Dans un premier temps, l’auteur prend soin de contextualiser la construction des fronts pionniers en identifiant les phases de défrichement des terres dans l’histoire de l’Amazonie. Une première phase, à partir de 1966, débuta avec la construction de la route Transamazonienne sous le gouvernement militaire brésilien. Celle-ci avait pour but de permettre l’occupation des terres du nord afin de légitimer la juridiction du Brésil sur une Amazonie convoitée par la communauté internationale désireuse de la protéger et de gérer l’utilisation de ses ressources. Ces routes ouvrirent la voie aux colons sans terre en partance du sud du pays et du nordeste, aux garimpeiros (orpailleurs) et aux seringueiros (collecteurs de sève d’hévéas, l’arbre à caoutchouc). Une deuxième phase, allant de 1974 à 1978, davantage orientée vers la production agricole d’exportation, favorisa l’installation de grands propriétaires terriens (fazendeiros) se consacrant à l’élevage et à la culture du soja. Ces derniers prirent fréquemment possession des terres défrichées par les premiers colons après un certain temps. Une troisième phase a cours aujourd’hui, essentiellement basée sur la dynamique agriculture/grands travaux d’infrastructures dans la perspective d’intégration économique régionale. Sous le vocable d’IIRSA, l’Initiative d’Intégration de l’Infrastructure Régionale en Amérique du Sud, celle-ci suppose la création de grands corridors routiers et océaniques ayant pour but de relier des villes et des sous-régions de l’intérieur du continent sud-américain au réseau du commerce international. Est associée à cette phase la consolidation de certains titres de propriété visant la reconnaissance des droits d’accès à la terre aux autochtones et le droit d’usufruit des populations locales sur de grandes étendues. C’est dans ce contexte que la consolidation d’un monde rural en arrière des fronts pionniers serait possible. Cependant, le spectre d’une crise agricole plane étant donné la carence éventuelle d’une relève agricole.

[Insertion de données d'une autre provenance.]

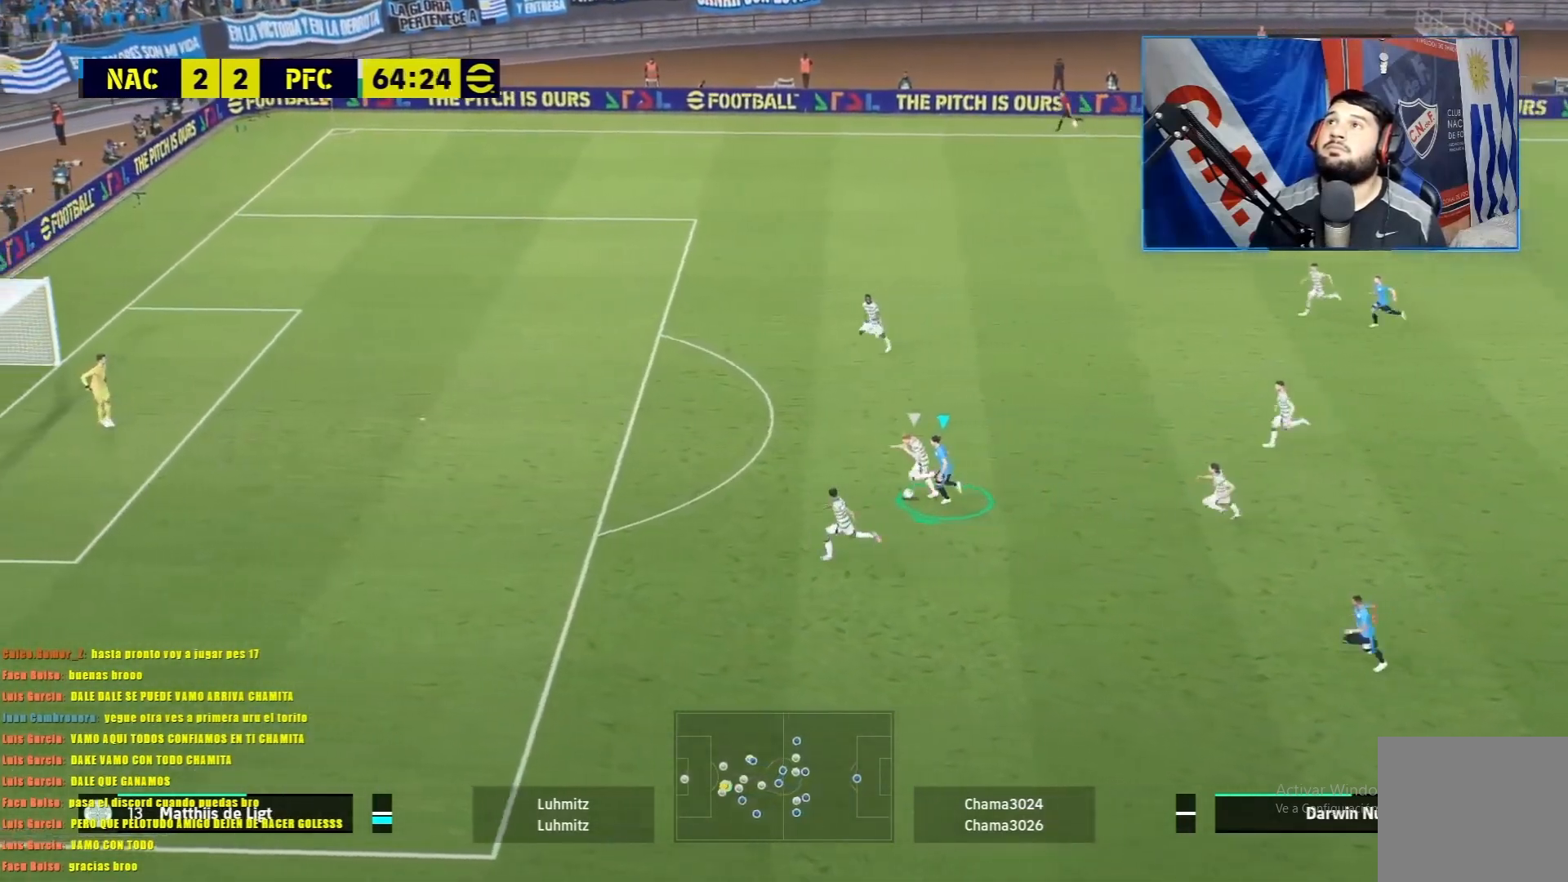
{"buttons": ["L1", "R1"], "left_stick": "left", "events": [[100, "L1", "down"], [200, "left_stick", "left"]]}
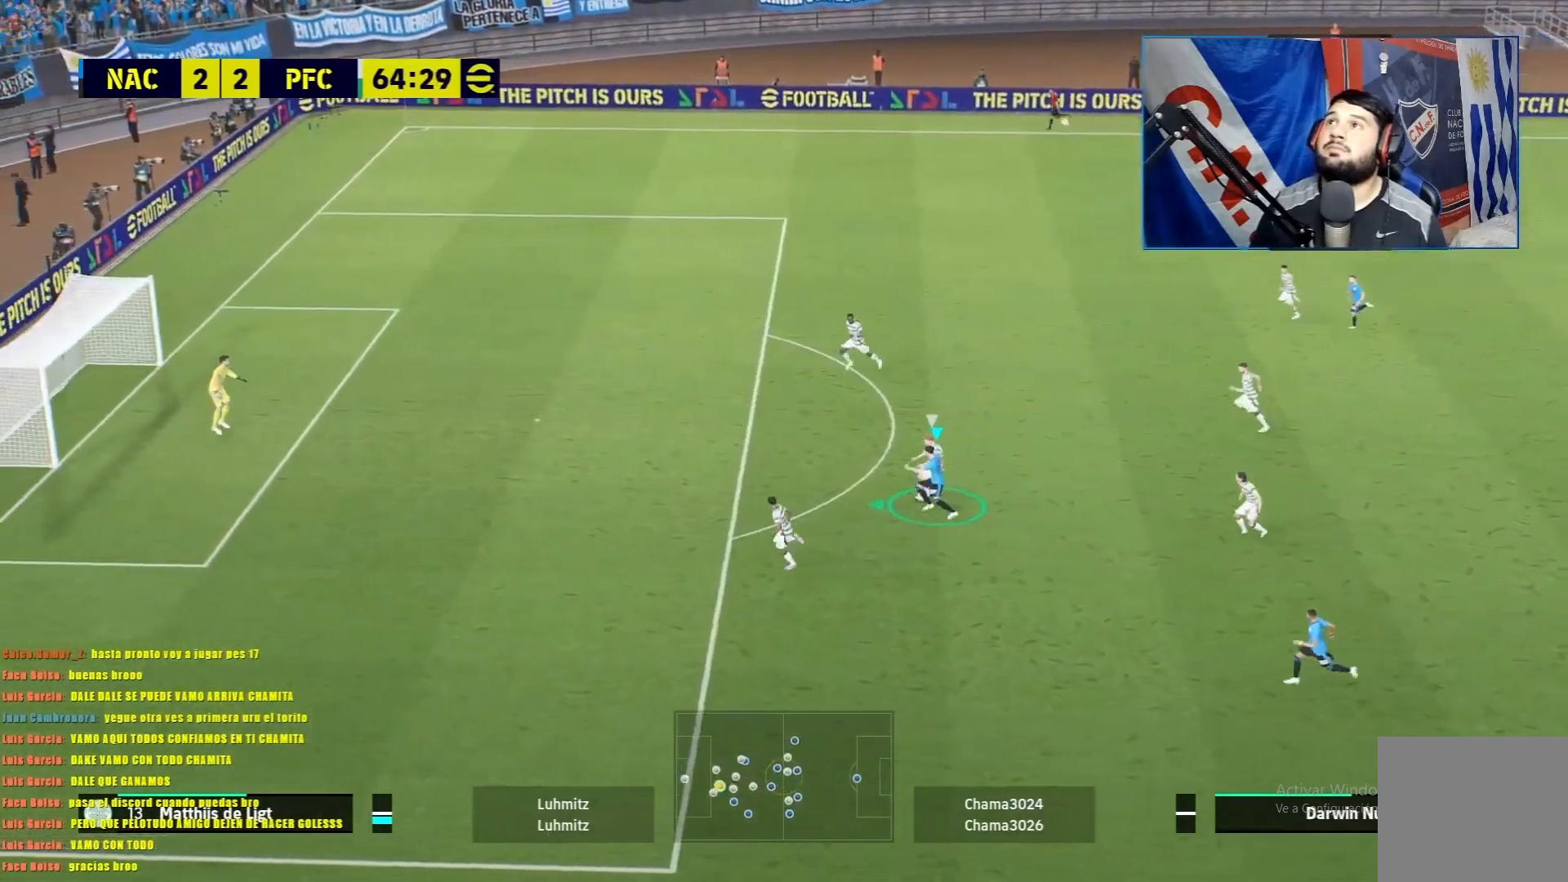
{"buttons": ["L1", "R1"], "left_stick": "up-left", "events": [[267, "left_stick", "up-left"]]}
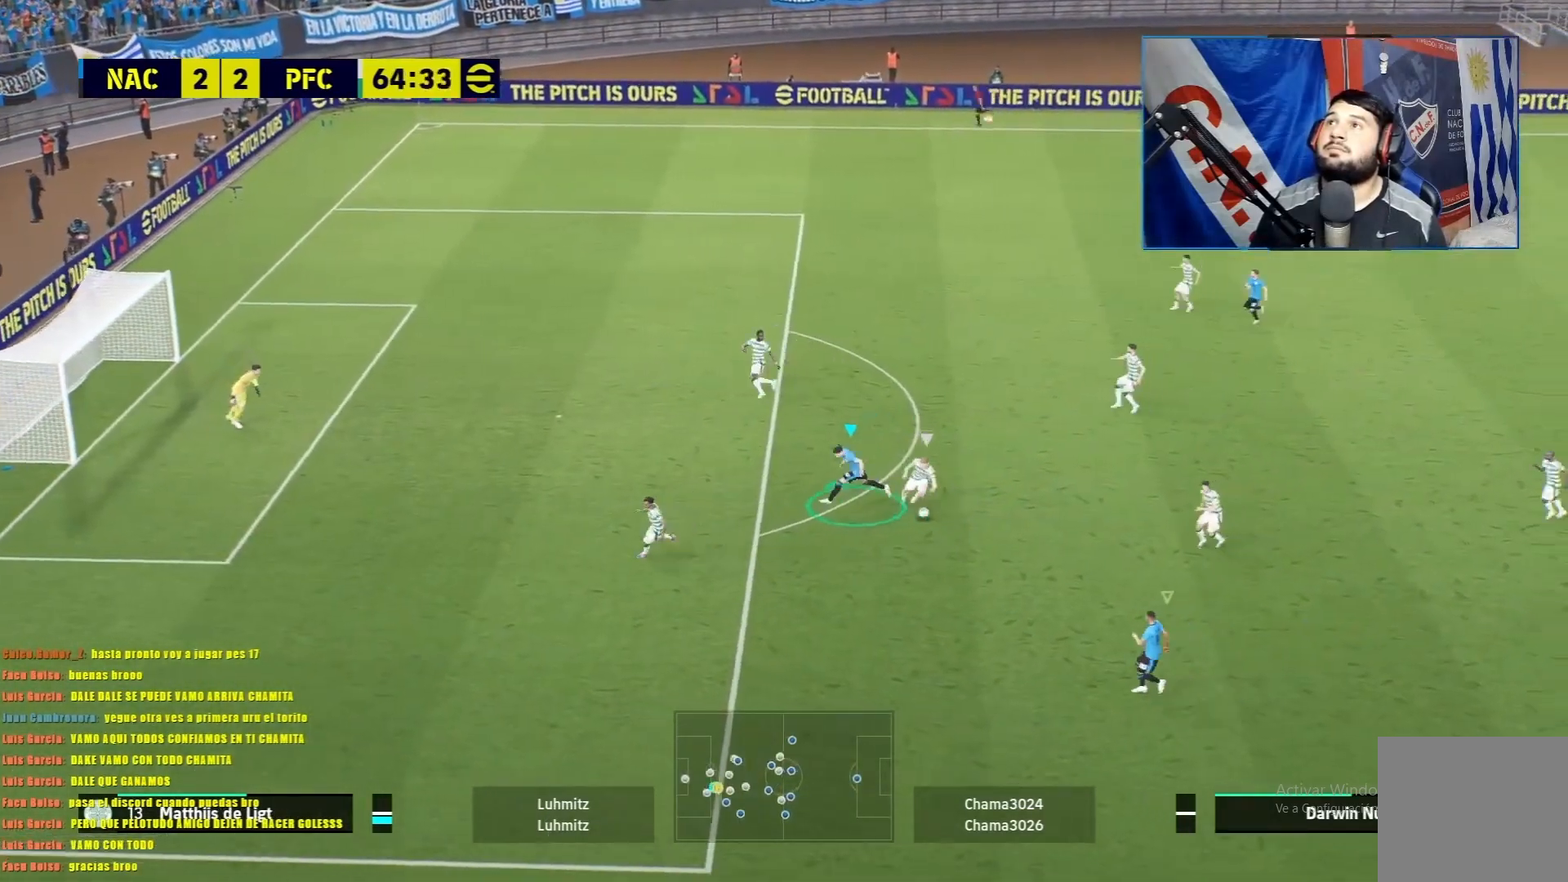
{"buttons": ["L1", "R1"], "left_stick": "up-right", "events": [[233, "left_stick", "up"], [434, "left_stick", "up-right"]]}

Dans un deuxième temps, la méthodologie d’enquête déployée par l’auteur fait état d’une connaissance approfondie de ces dynamiques et des perceptions que les colons ont de la crise agricole, compréhension facilitée par les nombreux extraits de verbatim reproduits. Un échantillon de 86 familles avec un total de plus de 500 enfants a été construit pour les fins de l’enquête, ce qui représente un potentiel d’étude non négligeable. Cependant, la place réservée à l’analyse socioanthropologique semble démesurée par rapport à celle du potentiel biophysique agricole du milieu et à celle des conséquences sur la gestion des communautés locales. En se centrant sur l’échelle des maisonnées, l’auteur semble négliger les autres échelles d’analyse géographique qui auraient permis d’avoir une meilleure idée de la gouvernance territoriale de la région étudiée. En fait, la région est trop peu souvent mentionnée, alors que dans son introduction, l’auteur avait pourtant annoncé une étude de construction de la région des fronts pionniers. La pertinence de la multiplication des verbatims et de l’utilisation de certains sous-thèmes (tel le mariage paysan qui fait l’objet d’un exposé extensif) peut être questionnée alors que certains de ces choix paraissent peu contributoires à l’argumentaire principal qui est la compréhension du rapport à l’espace des sociétés rurales étudiées.
Alors que la présentation des résultats d’enquête et la mise en discours des logiques paysannes sont appréciables, somme toute, il semble que des exemples-types auraient pu être choisis pour illustrer la trajectoire de certains groupes représentatifs. D’ailleurs, l’effort de classification de la relève agricole est apprécié, mais arrive bien tardivement dans l’ouvrage. Quant aux liens sommairement évoqués avec la théorie sociale dans la section de l’interprétation des résultats, le lecteur averti aurait souhaité voir davantage une explication nuancée quant à la construction du sujet social rural et à d’autres concepts qui parsèment, sans plus, les propos de l’auteur.
Bref, un ouvrage qui, par sa minutie et son détail, permet de connaître les logiques décisionnelles des paysans dans leur quotidien, mais qui omet de dégager leurs significations aux autres échelles territoriales, comme la communauté et la région, et qui ne permet pas d’entrevoir l’avenir de la région étudiée. Par le manque d’attention porté aux spécificités du territoire, cette étude pourrait se dérouler dans n’importe quel autre milieu rural, sur n’importe quel autre front pionnier de la planète. Alors que l’auteur réussit à lever le voile sur ce qui pouvait être perçu comme une homogénéité paysanne, en montrant les différents modes de vie paysans et la modernisation des sujets ruraux, son traitement indifférencié de l’espace provoque l’effet inverse, soit de rendre l’espace du bassin amazonien isomorphe. Ce qui, du fait, ne reflète pas sa complexité.